- [Task to complete]:
In the entries below, spot each line with the word "worn" and copy it.

- [Information shown]:
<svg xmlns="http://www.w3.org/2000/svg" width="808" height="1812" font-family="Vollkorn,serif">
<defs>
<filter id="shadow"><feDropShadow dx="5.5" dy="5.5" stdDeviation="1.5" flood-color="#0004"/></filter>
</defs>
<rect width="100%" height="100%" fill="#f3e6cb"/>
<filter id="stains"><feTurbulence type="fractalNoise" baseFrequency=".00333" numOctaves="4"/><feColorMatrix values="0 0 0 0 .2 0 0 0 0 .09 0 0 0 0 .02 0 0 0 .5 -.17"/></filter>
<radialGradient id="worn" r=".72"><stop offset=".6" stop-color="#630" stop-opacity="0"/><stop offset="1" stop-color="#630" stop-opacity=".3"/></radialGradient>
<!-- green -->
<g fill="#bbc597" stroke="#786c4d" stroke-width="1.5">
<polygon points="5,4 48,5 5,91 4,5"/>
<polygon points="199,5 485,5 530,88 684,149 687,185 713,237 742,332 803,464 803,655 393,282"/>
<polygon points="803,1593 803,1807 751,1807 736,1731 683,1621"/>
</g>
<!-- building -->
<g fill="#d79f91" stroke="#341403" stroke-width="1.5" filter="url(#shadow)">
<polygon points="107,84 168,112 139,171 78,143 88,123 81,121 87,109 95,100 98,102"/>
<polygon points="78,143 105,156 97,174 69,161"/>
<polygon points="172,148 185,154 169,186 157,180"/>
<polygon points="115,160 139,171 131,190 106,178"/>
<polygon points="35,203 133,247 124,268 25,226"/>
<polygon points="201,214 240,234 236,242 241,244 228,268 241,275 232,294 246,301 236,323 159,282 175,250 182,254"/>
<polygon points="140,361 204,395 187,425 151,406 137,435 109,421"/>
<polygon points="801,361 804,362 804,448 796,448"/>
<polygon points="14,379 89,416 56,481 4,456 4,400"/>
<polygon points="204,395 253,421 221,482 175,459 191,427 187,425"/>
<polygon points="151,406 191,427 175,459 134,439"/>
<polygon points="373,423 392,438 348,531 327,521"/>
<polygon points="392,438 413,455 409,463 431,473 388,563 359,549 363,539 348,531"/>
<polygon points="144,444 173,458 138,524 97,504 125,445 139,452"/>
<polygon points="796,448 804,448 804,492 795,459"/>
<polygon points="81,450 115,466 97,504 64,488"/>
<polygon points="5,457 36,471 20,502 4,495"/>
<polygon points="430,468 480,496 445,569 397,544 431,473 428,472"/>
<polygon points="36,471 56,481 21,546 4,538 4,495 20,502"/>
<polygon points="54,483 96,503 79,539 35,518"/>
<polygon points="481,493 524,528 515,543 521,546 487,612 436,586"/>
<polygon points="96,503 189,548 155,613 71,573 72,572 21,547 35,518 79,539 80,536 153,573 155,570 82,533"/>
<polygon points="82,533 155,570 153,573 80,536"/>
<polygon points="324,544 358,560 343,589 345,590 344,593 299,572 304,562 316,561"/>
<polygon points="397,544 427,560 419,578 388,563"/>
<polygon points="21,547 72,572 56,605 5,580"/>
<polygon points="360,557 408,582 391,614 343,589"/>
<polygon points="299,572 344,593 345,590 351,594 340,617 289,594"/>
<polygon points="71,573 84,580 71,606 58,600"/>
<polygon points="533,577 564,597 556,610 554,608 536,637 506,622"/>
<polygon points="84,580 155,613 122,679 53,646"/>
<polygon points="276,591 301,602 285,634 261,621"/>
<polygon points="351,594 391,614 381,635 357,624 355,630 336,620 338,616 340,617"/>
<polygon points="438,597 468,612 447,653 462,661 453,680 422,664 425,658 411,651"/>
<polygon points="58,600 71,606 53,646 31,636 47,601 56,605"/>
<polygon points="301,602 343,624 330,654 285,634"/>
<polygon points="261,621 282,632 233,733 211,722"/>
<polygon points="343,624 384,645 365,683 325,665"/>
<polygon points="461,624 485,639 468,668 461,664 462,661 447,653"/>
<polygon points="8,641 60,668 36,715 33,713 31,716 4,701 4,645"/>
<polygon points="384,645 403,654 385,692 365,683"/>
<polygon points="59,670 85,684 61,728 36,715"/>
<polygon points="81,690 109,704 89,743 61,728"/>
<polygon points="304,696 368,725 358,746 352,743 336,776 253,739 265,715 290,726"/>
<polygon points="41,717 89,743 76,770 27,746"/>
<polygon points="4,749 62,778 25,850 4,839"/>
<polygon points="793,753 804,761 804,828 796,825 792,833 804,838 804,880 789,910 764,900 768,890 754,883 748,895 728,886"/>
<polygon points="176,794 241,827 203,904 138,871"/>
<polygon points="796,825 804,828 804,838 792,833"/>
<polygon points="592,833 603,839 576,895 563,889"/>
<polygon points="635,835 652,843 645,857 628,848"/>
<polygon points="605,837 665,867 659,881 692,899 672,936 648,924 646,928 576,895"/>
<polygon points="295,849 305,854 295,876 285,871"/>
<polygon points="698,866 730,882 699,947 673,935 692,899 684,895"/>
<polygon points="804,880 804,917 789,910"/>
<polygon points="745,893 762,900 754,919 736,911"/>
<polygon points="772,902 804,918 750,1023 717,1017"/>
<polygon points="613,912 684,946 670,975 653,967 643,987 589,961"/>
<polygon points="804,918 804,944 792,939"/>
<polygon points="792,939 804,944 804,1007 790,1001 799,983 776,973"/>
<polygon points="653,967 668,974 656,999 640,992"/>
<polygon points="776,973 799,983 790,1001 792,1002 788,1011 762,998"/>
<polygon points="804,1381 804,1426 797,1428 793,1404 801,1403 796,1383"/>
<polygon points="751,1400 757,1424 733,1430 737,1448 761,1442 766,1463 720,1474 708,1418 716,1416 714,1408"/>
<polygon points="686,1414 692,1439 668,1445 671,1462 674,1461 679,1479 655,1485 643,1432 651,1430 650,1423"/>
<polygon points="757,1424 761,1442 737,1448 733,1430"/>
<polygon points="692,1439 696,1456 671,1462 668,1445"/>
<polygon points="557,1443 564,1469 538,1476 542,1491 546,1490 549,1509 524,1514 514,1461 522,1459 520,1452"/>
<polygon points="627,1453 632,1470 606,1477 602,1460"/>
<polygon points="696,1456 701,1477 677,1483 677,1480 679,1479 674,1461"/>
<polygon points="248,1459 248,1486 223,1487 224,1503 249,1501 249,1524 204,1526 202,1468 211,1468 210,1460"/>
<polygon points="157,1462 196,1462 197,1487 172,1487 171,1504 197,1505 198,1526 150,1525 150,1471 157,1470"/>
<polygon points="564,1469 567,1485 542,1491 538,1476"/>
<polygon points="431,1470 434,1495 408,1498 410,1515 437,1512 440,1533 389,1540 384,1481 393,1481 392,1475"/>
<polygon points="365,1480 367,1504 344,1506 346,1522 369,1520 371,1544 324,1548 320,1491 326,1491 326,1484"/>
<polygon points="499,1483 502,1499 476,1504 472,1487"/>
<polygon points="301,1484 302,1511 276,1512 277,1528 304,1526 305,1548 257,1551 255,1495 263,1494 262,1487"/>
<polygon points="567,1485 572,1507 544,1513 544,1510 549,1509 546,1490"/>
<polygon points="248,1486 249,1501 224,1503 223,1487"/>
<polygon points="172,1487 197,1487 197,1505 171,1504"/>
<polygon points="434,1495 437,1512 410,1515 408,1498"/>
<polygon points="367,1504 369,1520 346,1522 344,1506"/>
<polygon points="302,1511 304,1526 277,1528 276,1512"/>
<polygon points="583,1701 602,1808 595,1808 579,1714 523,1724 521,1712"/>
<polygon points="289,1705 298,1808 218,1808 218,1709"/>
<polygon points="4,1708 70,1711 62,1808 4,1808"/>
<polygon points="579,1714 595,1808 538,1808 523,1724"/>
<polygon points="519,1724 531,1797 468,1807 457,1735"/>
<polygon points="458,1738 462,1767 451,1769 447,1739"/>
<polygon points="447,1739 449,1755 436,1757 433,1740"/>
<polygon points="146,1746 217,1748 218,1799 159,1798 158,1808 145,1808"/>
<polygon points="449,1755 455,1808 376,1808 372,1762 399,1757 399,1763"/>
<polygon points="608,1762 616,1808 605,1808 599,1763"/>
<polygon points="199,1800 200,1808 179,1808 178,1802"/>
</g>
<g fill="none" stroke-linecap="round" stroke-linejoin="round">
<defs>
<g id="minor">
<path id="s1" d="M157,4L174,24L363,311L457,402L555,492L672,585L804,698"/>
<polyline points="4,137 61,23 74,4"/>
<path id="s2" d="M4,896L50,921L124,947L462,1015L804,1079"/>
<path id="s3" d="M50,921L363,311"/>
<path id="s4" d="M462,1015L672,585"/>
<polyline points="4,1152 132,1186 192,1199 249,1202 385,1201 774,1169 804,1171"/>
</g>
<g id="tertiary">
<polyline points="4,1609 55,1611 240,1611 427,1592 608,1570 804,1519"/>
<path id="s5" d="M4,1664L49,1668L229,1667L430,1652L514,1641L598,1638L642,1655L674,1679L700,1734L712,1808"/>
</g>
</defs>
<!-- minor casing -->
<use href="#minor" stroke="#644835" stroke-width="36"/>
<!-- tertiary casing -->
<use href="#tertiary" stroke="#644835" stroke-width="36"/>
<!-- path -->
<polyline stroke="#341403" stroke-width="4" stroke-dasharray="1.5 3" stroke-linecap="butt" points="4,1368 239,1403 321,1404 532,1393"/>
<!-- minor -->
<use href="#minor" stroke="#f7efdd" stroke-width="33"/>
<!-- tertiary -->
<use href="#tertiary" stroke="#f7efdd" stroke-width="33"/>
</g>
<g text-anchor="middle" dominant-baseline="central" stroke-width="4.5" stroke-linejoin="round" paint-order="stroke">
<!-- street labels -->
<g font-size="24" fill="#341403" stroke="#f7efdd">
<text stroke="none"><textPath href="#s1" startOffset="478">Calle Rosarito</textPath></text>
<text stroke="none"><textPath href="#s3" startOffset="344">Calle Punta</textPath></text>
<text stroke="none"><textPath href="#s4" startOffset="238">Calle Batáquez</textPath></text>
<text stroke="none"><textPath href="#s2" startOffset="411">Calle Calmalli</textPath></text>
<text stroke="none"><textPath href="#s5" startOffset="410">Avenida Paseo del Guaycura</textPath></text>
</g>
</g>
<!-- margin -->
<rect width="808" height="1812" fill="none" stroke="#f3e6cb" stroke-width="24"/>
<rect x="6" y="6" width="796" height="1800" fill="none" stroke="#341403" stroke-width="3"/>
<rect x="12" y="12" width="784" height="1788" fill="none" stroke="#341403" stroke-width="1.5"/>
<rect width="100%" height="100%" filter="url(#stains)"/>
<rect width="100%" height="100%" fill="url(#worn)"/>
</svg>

- [Response box]:
<radialGradient id="worn" r=".72"><stop offset=".6" stop-color="#630" stop-opacity="0"/><stop offset="1" stop-color="#630" stop-opacity=".3"/></radialGradient>
<rect width="100%" height="100%" fill="url(#worn)"/>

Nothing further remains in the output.